Cela provient des confinements successifs, à travers le monde, qui ont arrêté les chaines d’approvisionnement. La reprise a été lente en 2020, et il y a eu une forte demande en Asie et aux Etats-Unis. Ce qui a entrainé des ruptures de stock et une augmentation très importante du coût des matières premières et matériaux. Tous les matériaux sont concernés. Le cuivre a augmenté de plus de 63 % en un an, l’acier enregistre une hausse entre 40 et 60 % et le bois va jusqu’à 100 % d’augmentation. Nous subissons une pénurie de bois car Donald Trump avait mis en place des taxes sur les bois canadiens, donc les professionnels américains sont venus s’approvisionner chez les producteurs européens. Ce qui est plus étonnant c’est qu’on constate également une pénurie sur des produits comme les polyuréthanes… C’est vraiment toute la filière qui est concernée par cette hausse de prix.

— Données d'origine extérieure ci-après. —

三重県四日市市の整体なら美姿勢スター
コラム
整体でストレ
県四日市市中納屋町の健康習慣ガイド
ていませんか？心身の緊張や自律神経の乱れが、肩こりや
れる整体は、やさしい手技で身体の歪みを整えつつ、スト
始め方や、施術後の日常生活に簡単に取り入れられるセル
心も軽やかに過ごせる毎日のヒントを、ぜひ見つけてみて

En Gironde, dans quelle mesure les entreprises sont-elles impactées ?
Très concrètement, on dénombre environ 15 % des chantiers qui ont été perturbés ou arrêtés, privés comme publics car la pénurie touche tout le monde. Cela a des répercussions sur toute la chaîne car nous sommes interdépendants. Aujourd’hui, nous ne sommes pas capables de respecter les dates de livraison et nous demandons aux pouvoirs publics comme aux promoteurs, privés, qu’il n’y ait pas de pénalités de retard pour les entreprises. Ce serait une sanction supplémentaire. Pour l’instant ils étudient la chose, Bruno Lemaire a émis une circulaire vis-à-vis des marchés publics mais elle ne s’est pas, à ma connaissance, étendue aux marchés privés. Les professionnels sont très inquiets de la situation. On travaille tous pour essayer de détendre l’atmosphère, pour trouver des solutions avec les maîtres d’ouvrage. Pour renégocier également les devis des marchés, afin que le surcoût soit partagé. Ce qui est important, c’est que les donneurs d’ordre soient conscient de la situation. Toute la profession est concernée et les conséquences pourraient être graves si les entreprises déposaient le bilan, cela pourrait provoquer un effet domino.

Un retour à la normale en 2022 ?

Vous soulignez une pénurie de bois, alors qu’en Nouvelle-Aquitaine nous avons une filière avec notamment le pin des Landes. Ne peut-on pas se rediriger vers cette matière première ?
Je pense que la filière du pin des Landes tourne à plein régime. 90 % de cette matière première sont utilisés pour la papèterie, pour la fabrication de palettes. Il faudrait que la filière se réadapte mais ça ne se fait pas en cinq minutes. Et puis, elle est très éclatée : il faut comprendre qu’ici, c’est l’inverse de certains producteurs qui sont parfois en position de monopole mondial. Vous avez une multitude de petits propriétaires terriens, propriétaires des forêts, qui vendent ensuite leur bois à ce qu’on appelle l’industrie de la seconde transformation. La filière réfléchit aujourd’hui à une réorientation mais elle n’est absolument pas organisée pour pouvoir répondre immédiatement aux demandes du secteur de la construction.

Quand pensez-vous que la pénurie sera terminée ?
Nous pensions que ça se détendrait en septembre mais on s’aperçoit que nos entreprises subissent encore des hausses de prix et ont toujours des pénuries. Je pense que la situation se détendra au premier trimestre 2022, mais d’ici la fin de l’année, aucun indicateur ne prouve que ça va changer. On redoute des pertes de chiffre d’affaires d’ici là, surtout pour les petites entreprises. Quand vous faites un devis, que vous l’exécutez mais que vous subissez de 10 à parfois 100 % d’augmentation du coût des matériaux, vous imaginez les conséquences sur les marges. Dans le bâtiment ces marges sont de 2 à 3 % du résultat net. Les entreprises vont puiser dans leurs fonds propres, c’est évident.